One would create committees of state and county experts to review all child fatalities in Colorado and recommend ways to prevent avoidable deaths.
The other would change Colorado’s foster-care system by encouraging counties to keep biological parents involved with children removed from their homes and communicating with the foster parents.
Both bills will be offered by Rep. Debbie Stafford, R-Aurora, who convened a commission of officials and child advocates hoping to improve child-protection programs.
She did so in response to a Denver Post series that reported that calls to child-protection agencies preceded 41 percent of child-abuse and neglect deaths in Colorado.
At a news conference Friday, Stafford said she has been “absolutely bombarded by frustrated families” with complaints about child-abuse cases.
She said she hopes “to bring a very major reform to our child-protection system in Colorado.”
Stafford did not revive her previous legislative proposal to create a state ombudsman’s office to investigate complaints concerning child-protection agencies.
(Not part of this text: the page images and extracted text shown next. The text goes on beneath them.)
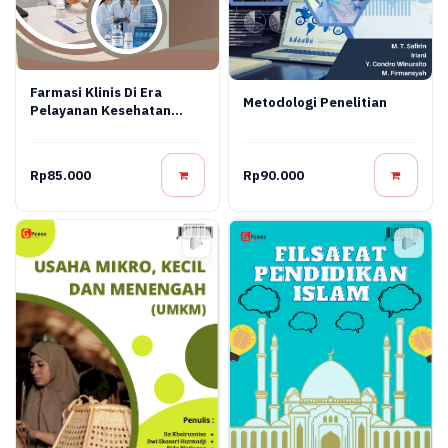
Farmasi Klinis Di Era
Metodologi Penelitian
Pelayanan Kesehatan
Modern
Rp85.000
Rp90.000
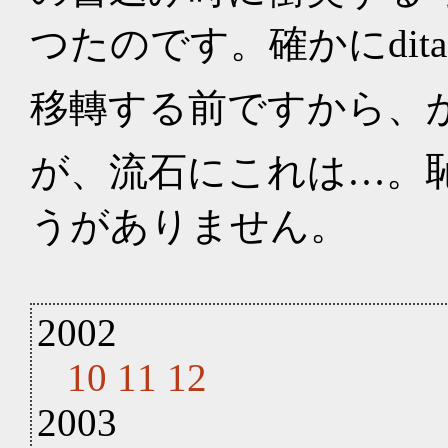
つたのです。確かにditaを書
移轉する前ですから、
が、流石にこれは…。
うがありません。
2002
10
11
12
2003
That bill died in committee this year.
But she said she hopes to keep that concept alive by creating “customer care” offices in the county agencies that respond to child-abuse calls.
Colorado already has child-protection teams in some counties, and a state committee has investigated and reported on some child-abuse deaths that followed repeated warnings to social service agencies.
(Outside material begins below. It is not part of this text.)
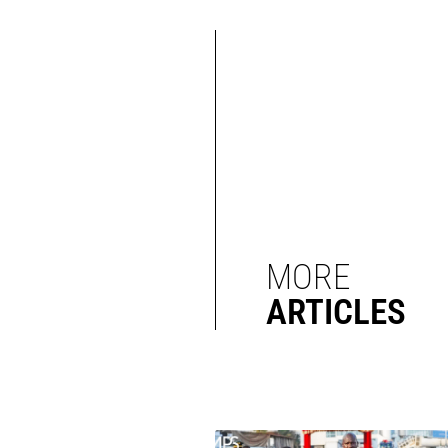
MORE
ARTICLES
But there is no state requirement to investigate child deaths, and practices vary from county to county.
Stafford’s bill to investigate all child deaths is based on a North Carolina model, which establishes county and state child-fatality prevention teams.
Its draft version calls for a 37-member Colorado child-fatality task force with medical, law enforcement, social services and mental health experts, as well as legislators and citizens.
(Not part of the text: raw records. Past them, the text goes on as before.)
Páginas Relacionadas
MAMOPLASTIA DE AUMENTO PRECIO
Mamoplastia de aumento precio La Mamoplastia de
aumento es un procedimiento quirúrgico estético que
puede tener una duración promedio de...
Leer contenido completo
Its tasks would include a study “of the incidences and causes of child deaths in Colorado,” with particular attention to child-abuse deaths.
The new child-protection team would assess “all community and private and public agency involvement” before a child’s death. It would also examine selected cases of children currently served by child-protection programs. Similar teams would be set up in each county to review child deaths and provide information to the state team.
The overall goal is “a greater involvement from the community” in a campaign to reduce deaths of children, Stafford said.
The foster-care proposal, which has not yet been drafted, would legislate a “family to family” model from the Annie E. Casey Foundation.
That model encourages “team decision-making” that brings birth parents, foster parents and caseworkers together in meetings to discuss the needs of children in the system.
Stafford traveled to Cleveland to study one family-to-family program. In Colorado, Denver and El Paso County have begun similar pilot programs.
Roxane White, Denver’s human-services director, said that in 85 percent of its cases, birth parents are now involved in decisions concerning their children. She said the program seems to help reunite families.
“We’ve been able to reduce our out-of-home placements 30 percent in the last year by having families at the table,” she said.